We had bad weather, lots of rain and I was soaking wet. Though we found shelter in a bus stop in a small village on our route, it did not provide much in keeping us from getting even wetter. And, of course, I had to use the bathroom. I learned early on that flush toilets were far and few between. So, somewhere behind the bus stop among the tall weeds I went. That night, I realized that I had gotten into some weeds that caused a rash, itching and lots of pain all over my legs, behind and feet. Needless to say, I was miserable. The next morning the rain had stopped but my misery grew. I could not even sit on the seat of my bicycle. I pleaded with the guys to stop in the next village and help me find a doctor or pharmacy. We found a doctor and I was so relieved. He gave me some topical cream and tablets for allergy and itching. I was so thankful. With that taken care of, we continued on our way.

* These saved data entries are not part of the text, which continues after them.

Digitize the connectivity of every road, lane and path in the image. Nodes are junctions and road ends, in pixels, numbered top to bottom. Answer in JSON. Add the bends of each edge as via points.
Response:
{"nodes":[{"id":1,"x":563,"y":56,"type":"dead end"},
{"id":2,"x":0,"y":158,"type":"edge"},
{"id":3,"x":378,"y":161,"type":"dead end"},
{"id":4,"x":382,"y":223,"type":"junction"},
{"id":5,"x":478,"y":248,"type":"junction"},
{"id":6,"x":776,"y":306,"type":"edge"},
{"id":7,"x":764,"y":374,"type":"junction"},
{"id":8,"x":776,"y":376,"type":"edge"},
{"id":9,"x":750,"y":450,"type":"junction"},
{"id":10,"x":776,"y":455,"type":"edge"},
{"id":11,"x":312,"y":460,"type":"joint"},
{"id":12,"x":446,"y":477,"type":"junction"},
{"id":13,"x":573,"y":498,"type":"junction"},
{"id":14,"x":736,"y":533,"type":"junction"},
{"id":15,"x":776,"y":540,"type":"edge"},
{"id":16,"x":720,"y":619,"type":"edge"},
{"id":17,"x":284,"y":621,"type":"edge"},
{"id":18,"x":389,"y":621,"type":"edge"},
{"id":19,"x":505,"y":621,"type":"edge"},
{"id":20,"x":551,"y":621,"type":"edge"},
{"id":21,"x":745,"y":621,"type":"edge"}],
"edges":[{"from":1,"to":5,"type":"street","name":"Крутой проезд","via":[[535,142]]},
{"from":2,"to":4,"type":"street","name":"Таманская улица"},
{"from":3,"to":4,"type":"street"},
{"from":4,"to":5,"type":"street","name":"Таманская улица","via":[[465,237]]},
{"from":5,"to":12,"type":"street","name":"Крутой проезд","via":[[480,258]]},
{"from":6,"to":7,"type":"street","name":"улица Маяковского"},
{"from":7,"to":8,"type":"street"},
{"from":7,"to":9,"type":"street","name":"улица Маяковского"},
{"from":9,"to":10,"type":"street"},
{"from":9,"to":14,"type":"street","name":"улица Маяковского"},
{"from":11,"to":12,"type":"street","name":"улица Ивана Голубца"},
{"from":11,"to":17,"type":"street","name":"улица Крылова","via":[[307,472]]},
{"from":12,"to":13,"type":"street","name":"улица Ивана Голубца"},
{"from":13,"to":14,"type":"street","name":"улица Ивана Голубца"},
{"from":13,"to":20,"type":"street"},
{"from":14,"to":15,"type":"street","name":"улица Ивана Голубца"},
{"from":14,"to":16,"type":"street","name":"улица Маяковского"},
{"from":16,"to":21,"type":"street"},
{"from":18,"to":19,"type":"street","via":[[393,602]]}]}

We rode about 60ks further south and soon found ourselves at a crossroads in yet another small (very small) village. It was already evening and we needed to find a place to pitch our tents. We took out the maps and checked out the area and the route we intended for the next day. So, imagine this... there we were the five of us in this grassy crossroads  intersected by dusty village roads scoping out the area when from down the long driveway of a small hut a man walked toward us. We did not pay him much attention until he started waving his arms and yelling something. We thought like other local encounters, he wanted to meet us and find out who we were and what we were doing. Of course, this was our work to talk to the locals and we intended to do that once he was upon us. We kept scoping out a place to pitch our tent and he kept walking toward us... still waving his arms and yelling. When he was closer we finally heard what he was yelling at us "I m the doctor"!   It turned out that he was the doctor who treated me earlier 60ks back. He had finished his work and drove south to visit his mother. We did make our interview with him and his mother who lived in the tiny hut. We also stayed the night with her sleeping on bright white sheets that smelled like sunshine. More incredible is that she made us a delicious breakfast the next morning of homemade donuts fried on a wood-burning kitchen stove.
I will never forgot that encounter, I am truly amazed at the simple life of those people in that region of Poland.